# GIVEN PASSAGE
BEGIN

Question

if 3k,(4k+2),(6k+3) are three consecutive term of an AP then find the value of k is​

Answer 1

Given :

From the given series , we get :

• No. of terms (n) = 3

• First term (a) = 3k

• Last term (tn) = (6k + 3)

To find :

The value of k in the AP.

Solution :

First let us find the Common Difference of the AP in terms of k !!

We know the formula for Common Difference of an AP :

$\boxed{\bf{d = a_{n} - a_{(n - 1)}}}$

Where :

• d = Common Difference
• a = Any term of the AP

Now using the formula for Common Difference of an AP and substituting the values in it, we get :

$:\implies \bf{d = a_{n} - a_{(n - 1)}}$

$:\implies \bf{d = (6k + 3) - (4k + 2)}$

$:\implies \bf{d = 6k + 3 - 4k - 2}$

$:\implies \bf{d = 2k + 1}$

$\boxed{\therefore \bf{d = 2k + 1}}$

Hence the common difference of the AP is (2k + 1).

Here we are provided with the nth term of the AP (i.e, 6k + 3) , first term of the AP (i.e, 3k) and we found the value of Common Difference (i.e, 2k + 1) , so by using the formula for nth term of the AP we can find the value of k.

END

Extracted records
BEGIN

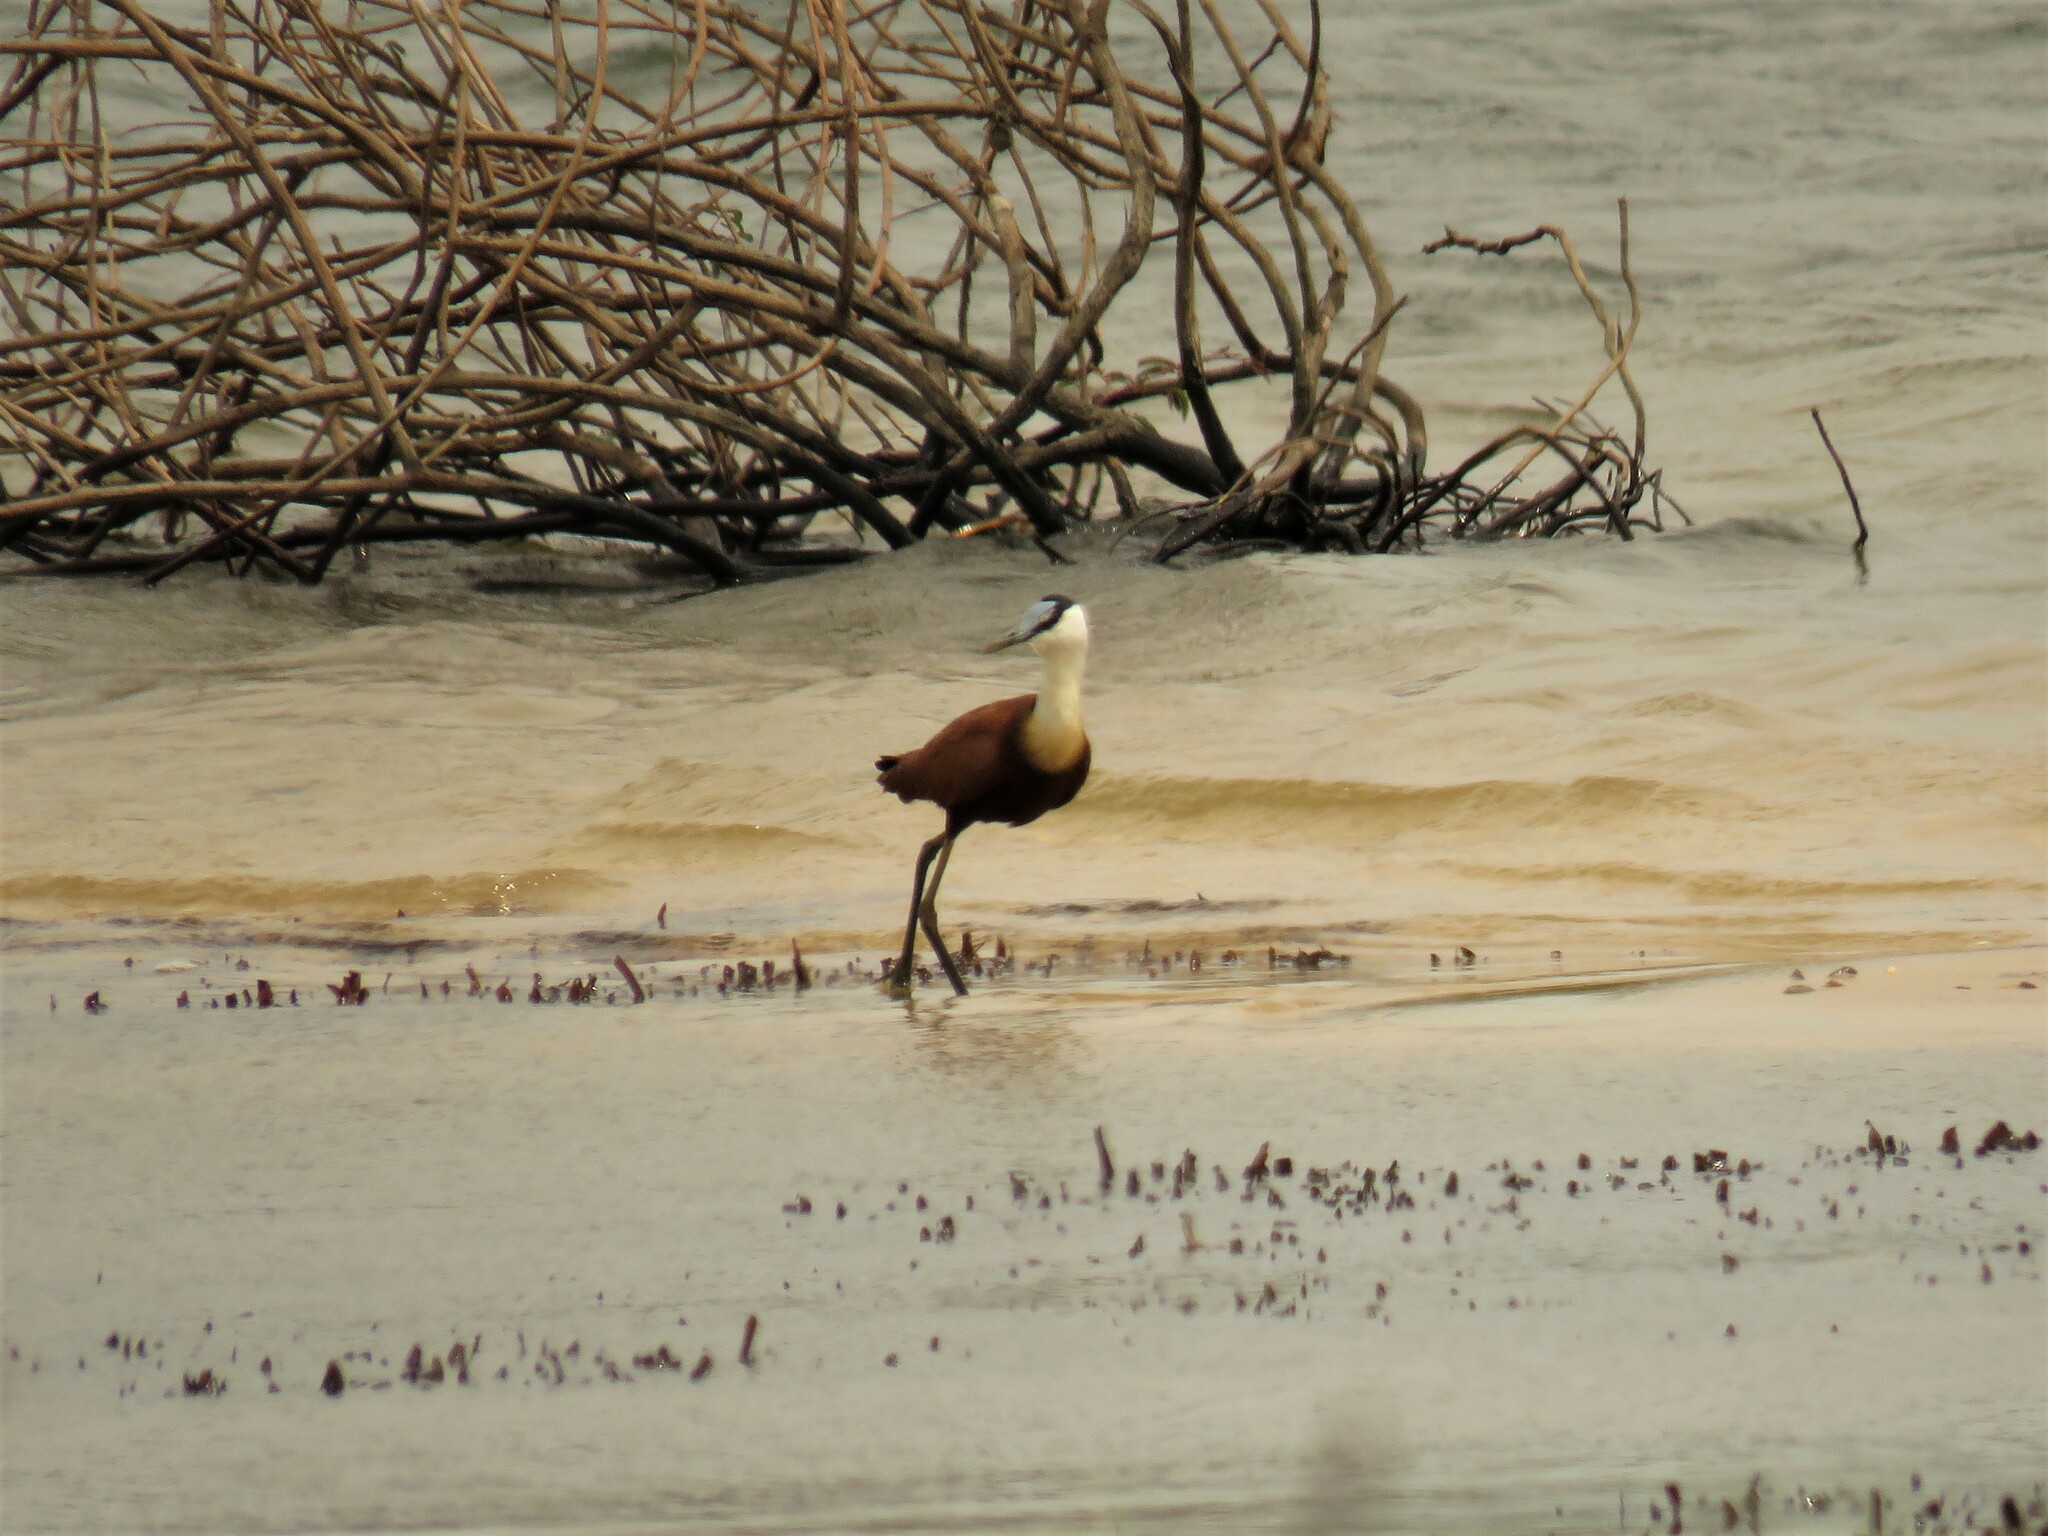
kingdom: Animalia
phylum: Chordata
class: Aves
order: Charadriiformes
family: Jacanidae
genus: Actophilornis
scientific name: Actophilornis africanus
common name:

END

# TASKS
(a) Answer these about the AP solution:
(i) What does the solution give as the number of terms?
(ii) What does the solution take as the first term?
(iii) What common difference does the solution find?
(b) Pick up the AP solution right after its last sentence and carry it on to the value of k.

# SOLVED PROBLEMS
(a)
(i) 3
(ii) 3k
(iii) 2k + 1

(b)
Formula for nth term of the AP :

$\boxed{\bf{t_{n} = a_{1} + (n - 1)d}}$

Where :

• tn = nth term of the AP
• a1 = First term of the AP
• n = No. of terms
• d = Common Difference

Now using the above formula and substituting the values in it, we get :

$:\implies \bf{t_{n} = a_{1} + (n - 1)d}$

$:\implies \bf{(6k + 3) = 3k + (3 - 1)(2k + 1)}$

$:\implies \bf{(6k + 3) = 3k + 2(2k + 1)}$

$:\implies \bf{(6k + 3) = 3k + 4k + 2}$

$:\implies \bf{(6k + 3) = 7k + 2}$

$:\implies \bf{6k + 3 = 7k + 2}$

$:\implies \bf{3 - 2 = 7k - 6k}$

$:\implies \bf{3 - 2 = 7k - 6k}$

$:\implies \bf{1 = 1k}$

$:\implies \bf{1 = k}$

$\boxed{\therefore \bf{k = 1}}$

Hence the value of k is 1.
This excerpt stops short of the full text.